:: How to complete this task ::
Turn every line of the listing below into a Markdown table with the columns "Row" and "Line," skipping blank lines and leaving out the pictures.

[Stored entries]
########
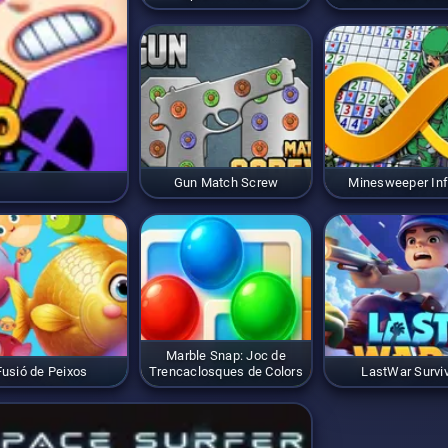
Gun Match Screw
Minesweeper Inf
Marble Snap: Joc de
Fusió de Peixos
Trencaclosques de Colors
LastWar Surviv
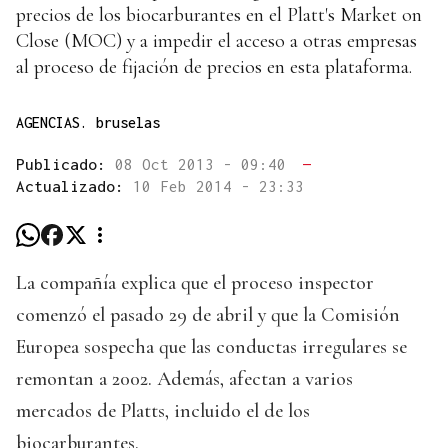
precios de los biocarburantes en el Platt's Market on
Close (MOC) y a impedir el acceso a otras empresas
al proceso de fijación de precios en esta plataforma.
AGENCIAS. bruselas
Publicado:
08 Oct 2013 - 09:40
—
Actualizado:
10 Feb 2014 - 23:33
La compañía explica que el proceso inspector
comenzó el pasado 29 de abril y que la Comisión
Europea sospecha que las conductas irregulares se
remontan a 2002. Además, afectan a varios
mercados de Platts, incluido el de los
biocarburantes.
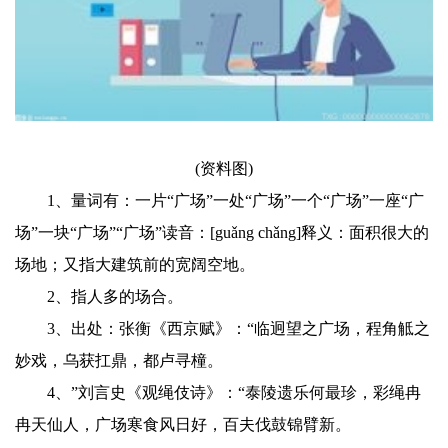
(资料图)
1、量词有：一片“广场”一处“广场”一个“广场”一座“广
场”一块“广场”“广场”读音：[guǎng chǎng]释义：面积很大的
场地；又指大建筑前的宽阔空地。
2、指人多的场合。
3、出处：张衡《西京赋》：“临迥望之广场，程角觝之
妙戏，乌获扛鼎，都卢寻橦。
4、”刘言史《观绳伎诗》：“泰陵遗乐何最珍，彩绳冉
冉天仙人，广场寒食风日好，百夫伐鼓锦臂新。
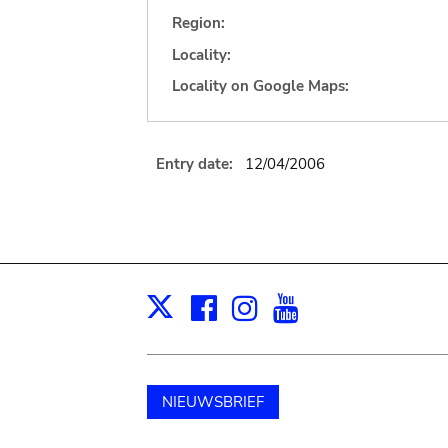
Region:
Locality:
Locality on Google Maps:
Entry date:
12/04/2006
Facebook
Instagram
Youtube
Print
X
NIEUWSBRIEF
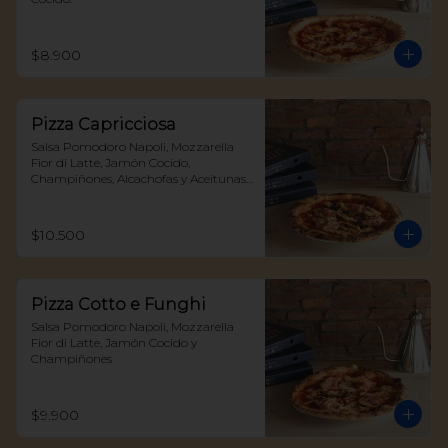
$8.900
Pizza Capricciosa
Salsa Pomodoro Napoli, Mozzarella 
Fior di Latte, Jamón Cocido, 
Champiñones, Alcachofas y Aceitunas 
Negras
$10.500
Pizza Cotto e Funghi
Salsa Pomodoro Napoli, Mozzarella 
Fior di Latte, Jamón Cocido y 
Champiñones
$9.900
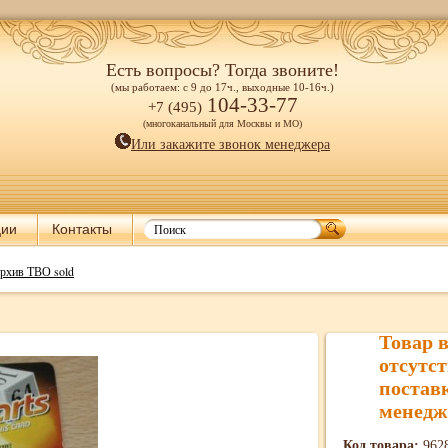
Есть вопросы? Тогда звоните!
(мы работаем: с 9 до 17ч., выходные 10-16ч.)
104-33-77
+7 (495)
(многоканальный для Москвы и МО)
Или закажите звонок менеджера
ции
Контакты
рхив ТВО sold
Товар 
отсутст
постав
менедж
Код товара:
962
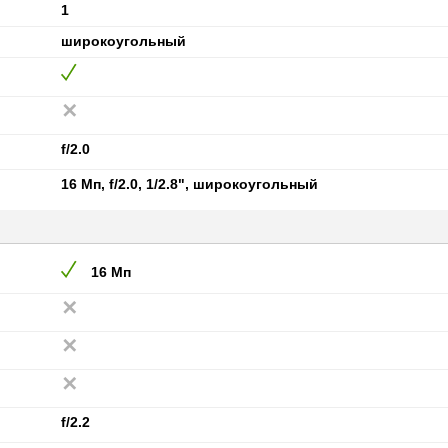
1
широкоугольный
f/2.0
16 Мп, f/2.0, 1/2.8", широкоугольный
16 Мп
f/2.2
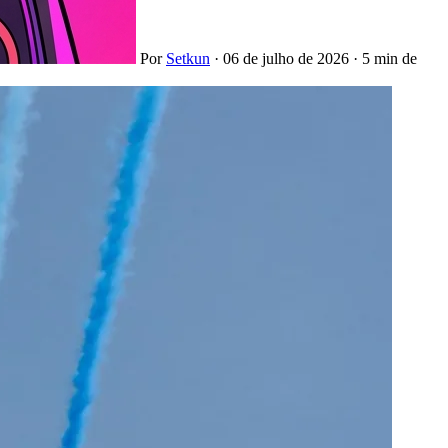
Por
Setkun
·
06 de julho de 2026
·
5 min de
########
:: Exercise output ::
| Row | Line |
|---|---|
| 1 | Gun Match Screw |
| 2 | Minesweeper Inf |
| 3 | Marble Snap: Joc de |
| 4 | Fusió de Peixos |
| 5 | Trencaclosques de Colors |
| 6 | LastWar Surviv |
| 7 | precios de los biocarburantes en el Platt's Market on |
| 8 | Close (MOC) y a impedir el acceso a otras empresas |
| 9 | al proceso de fijación de precios en esta plataforma. |
| 10 | AGENCIAS. bruselas |
| 11 | Publicado: |
| 12 | 08 Oct 2013 - 09:40 |
| 13 | — |
| 14 | Actualizado: |
| 15 | 10 Feb 2014 - 23:33 |
| 16 | La compañía explica que el proceso inspector |
| 17 | comenzó el pasado 29 de abril y que la Comisión |
| 18 | Europea sospecha que las conductas irregulares se |
| 19 | remontan a 2002. Además, afectan a varios |
| 20 | mercados de Platts, incluido el de los |
| 21 | biocarburantes. |
| 22 | (资料图) |
| 23 | 1、量词有：一片“广场”一处“广场”一个“广场”一座“广 |
| 24 | 场”一块“广场”“广场”读音：[guǎng chǎng]释义：面积很大的 |
| 25 | 场地；又指大建筑前的宽阔空地。 |
| 26 | 2、指人多的场合。 |
| 27 | 3、出处：张衡《西京赋》：“临迥望之广场，程角觝之 |
| 28 | 妙戏，乌获扛鼎，都卢寻橦。 |
| 29 | 4、”刘言史《观绳伎诗》：“泰陵遗乐何最珍，彩绳冉 |
| 30 | 冉天仙人，广场寒食风日好，百夫伐鼓锦臂新。 |
| 31 | Region: |
| 32 | Locality: |
| 33 | Locality on Google Maps: |
| 34 | Entry date: |
| 35 | 12/04/2006 |
| 36 | Facebook |
| 37 | Instagram |
| 38 | Youtube |
| 39 | Print |
| 40 | X |
| 41 | NIEUWSBRIEF |
| 42 | $8.900 |
| 43 | Pizza Capricciosa |
| 44 | Salsa Pomodoro Napoli, Mozzarella  |
| 45 | Fior di Latte, Jamón Cocido,  |
| 46 | Champiñones, Alcachofas y Aceitunas  |
| 47 | Negras |
| 48 | $10.500 |
| 49 | Pizza Cotto e Funghi |
| 50 | Salsa Pomodoro Napoli, Mozzarella  |
| 51 | Fior di Latte, Jamón Cocido y  |
| 52 | Champiñones |
| 53 | $9.900 |
| 54 | Есть вопросы? Тогда звоните! |
| 55 | (мы работаем: с 9 до 17ч., выходные 10-16ч.) |
| 56 | 104-33-77 |
| 57 | +7 (495) |
| 58 | (многоканальный для Москвы и МО) |
| 59 | Или закажите звонок менеджера |
| 60 | ции |
| 61 | Контакты |
| 62 | рхив ТВО sold |
| 63 | Товар  |
| 64 | отсутст |
| 65 | постав |
| 66 | менедж |
| 67 | Код товара: |
| 68 | 962 |
| 69 | 1 |
| 70 | широкоугольный |
| 71 | f/2.0 |
| 72 | 16 Мп, f/2.0, 1/2.8", широкоугольный |
| 73 | 16 Мп |
| 74 | f/2.2 |
| 75 | Por |
| 76 | Setkun |
| 77 | · |
| 78 | 06 de julho de 2026 |
| 79 | · |
| 80 | 5 min de |